• [WHAT YOU SHOULD DO]
Without changing a single character, write out every record below.

• [SUPPLIED DATA]
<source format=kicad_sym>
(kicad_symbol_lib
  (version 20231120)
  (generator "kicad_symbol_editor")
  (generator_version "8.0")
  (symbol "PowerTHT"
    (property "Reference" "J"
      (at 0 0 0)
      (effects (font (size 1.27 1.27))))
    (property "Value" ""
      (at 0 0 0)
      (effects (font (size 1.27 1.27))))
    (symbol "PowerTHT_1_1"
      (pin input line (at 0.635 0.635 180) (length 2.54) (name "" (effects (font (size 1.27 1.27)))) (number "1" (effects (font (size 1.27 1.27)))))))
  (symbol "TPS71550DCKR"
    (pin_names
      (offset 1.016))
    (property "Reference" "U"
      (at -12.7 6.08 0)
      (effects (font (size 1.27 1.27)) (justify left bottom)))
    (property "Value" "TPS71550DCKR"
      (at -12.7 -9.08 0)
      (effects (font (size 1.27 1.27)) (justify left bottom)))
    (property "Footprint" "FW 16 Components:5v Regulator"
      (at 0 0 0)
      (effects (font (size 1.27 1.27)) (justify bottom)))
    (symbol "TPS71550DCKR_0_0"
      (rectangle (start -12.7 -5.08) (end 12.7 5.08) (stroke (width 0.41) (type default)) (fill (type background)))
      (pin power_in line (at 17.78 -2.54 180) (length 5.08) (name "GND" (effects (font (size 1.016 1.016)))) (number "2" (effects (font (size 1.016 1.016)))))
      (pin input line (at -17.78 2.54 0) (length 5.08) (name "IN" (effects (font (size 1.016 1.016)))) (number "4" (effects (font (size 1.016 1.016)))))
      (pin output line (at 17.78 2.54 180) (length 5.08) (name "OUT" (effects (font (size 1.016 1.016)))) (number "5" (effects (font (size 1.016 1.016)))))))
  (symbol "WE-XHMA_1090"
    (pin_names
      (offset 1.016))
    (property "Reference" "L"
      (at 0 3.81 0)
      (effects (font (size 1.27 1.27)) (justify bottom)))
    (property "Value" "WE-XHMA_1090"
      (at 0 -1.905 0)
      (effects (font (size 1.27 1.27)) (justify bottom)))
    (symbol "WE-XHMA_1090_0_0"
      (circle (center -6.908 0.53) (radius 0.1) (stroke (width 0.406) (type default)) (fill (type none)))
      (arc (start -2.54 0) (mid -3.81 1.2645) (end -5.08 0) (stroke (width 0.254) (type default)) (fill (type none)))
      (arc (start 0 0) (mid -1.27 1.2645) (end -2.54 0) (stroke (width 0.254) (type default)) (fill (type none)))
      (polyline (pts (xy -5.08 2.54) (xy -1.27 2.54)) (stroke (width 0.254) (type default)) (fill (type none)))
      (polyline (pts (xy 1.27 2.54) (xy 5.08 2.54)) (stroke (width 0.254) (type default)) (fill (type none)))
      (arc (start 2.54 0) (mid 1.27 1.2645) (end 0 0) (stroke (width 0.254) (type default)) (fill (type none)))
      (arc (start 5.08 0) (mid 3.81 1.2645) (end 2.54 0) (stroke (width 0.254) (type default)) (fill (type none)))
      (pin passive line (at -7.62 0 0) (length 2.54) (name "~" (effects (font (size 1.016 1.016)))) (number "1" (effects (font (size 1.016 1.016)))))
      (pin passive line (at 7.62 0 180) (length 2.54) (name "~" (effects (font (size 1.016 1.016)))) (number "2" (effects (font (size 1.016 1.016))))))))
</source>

• [EXERCISE SOLUTION]
<source format=kicad_sym>
(kicad_symbol_lib
  (version 20231120)
  (generator "kicad_symbol_editor")
  (generator_version "8.0")
  (symbol "PowerTHT"
    (property "Reference" "J"
      (at 0 0 0)
      (effects (font (size 1.27 1.27))))
    (property "Value" ""
      (at 0 0 0)
      (effects (font (size 1.27 1.27))))
    (symbol "PowerTHT_1_1"
      (pin input line (at 0.635 0.635 180) (length 2.54) (name "" (effects (font (size 1.27 1.27)))) (number "1" (effects (font (size 1.27 1.27)))))))
  (symbol "TPS71550DCKR"
    (pin_names
      (offset 1.016))
    (property "Reference" "U"
      (at -12.7 6.08 0)
      (effects (font (size 1.27 1.27)) (justify left bottom)))
    (property "Value" "TPS71550DCKR"
      (at -12.7 -9.08 0)
      (effects (font (size 1.27 1.27)) (justify left bottom)))
    (property "Footprint" "FW 16 Components:5v Regulator"
      (at 0 0 0)
      (effects (font (size 1.27 1.27)) (justify bottom)))
    (symbol "TPS71550DCKR_0_0"
      (rectangle (start -12.7 -5.08) (end 12.7 5.08) (stroke (width 0.41) (type default)) (fill (type background)))
      (pin power_in line (at 17.78 -2.54 180) (length 5.08) (name "GND" (effects (font (size 1.016 1.016)))) (number "2" (effects (font (size 1.016 1.016)))))
      (pin input line (at -17.78 2.54 0) (length 5.08) (name "IN" (effects (font (size 1.016 1.016)))) (number "4" (effects (font (size 1.016 1.016)))))
      (pin output line (at 17.78 2.54 180) (length 5.08) (name "OUT" (effects (font (size 1.016 1.016)))) (number "5" (effects (font (size 1.016 1.016)))))))
  (symbol "WE-XHMA_1090"
    (pin_names
      (offset 1.016))
    (property "Reference" "L"
      (at 0 3.81 0)
      (effects (font (size 1.27 1.27)) (justify bottom)))
    (property "Value" "WE-XHMA_1090"
      (at 0 -1.905 0)
      (effects (font (size 1.27 1.27)) (justify bottom)))
    (symbol "WE-XHMA_1090_0_0"
      (circle (center -6.908 0.53) (radius 0.1) (stroke (width 0.406) (type default)) (fill (type none)))
      (arc (start -2.54 0) (mid -3.81 1.2645) (end -5.08 0) (stroke (width 0.254) (type default)) (fill (type none)))
      (arc (start 0 0) (mid -1.27 1.2645) (end -2.54 0) (stroke (width 0.254) (type default)) (fill (type none)))
      (polyline (pts (xy -5.08 2.54) (xy -1.27 2.54)) (stroke (width 0.254) (type default)) (fill (type none)))
      (polyline (pts (xy 1.27 2.54) (xy 5.08 2.54)) (stroke (width 0.254) (type default)) (fill (type none)))
      (arc (start 2.54 0) (mid 1.27 1.2645) (end 0 0) (stroke (width 0.254) (type default)) (fill (type none)))
      (arc (start 5.08 0) (mid 3.81 1.2645) (end 2.54 0) (stroke (width 0.254) (type default)) (fill (type none)))
      (pin passive line (at -7.62 0 0) (length 2.54) (name "~" (effects (font (size 1.016 1.016)))) (number "1" (effects (font (size 1.016 1.016)))))
      (pin passive line (at 7.62 0 180) (length 2.54) (name "~" (effects (font (size 1.016 1.016)))) (number "2" (effects (font (size 1.016 1.016))))))))
</source>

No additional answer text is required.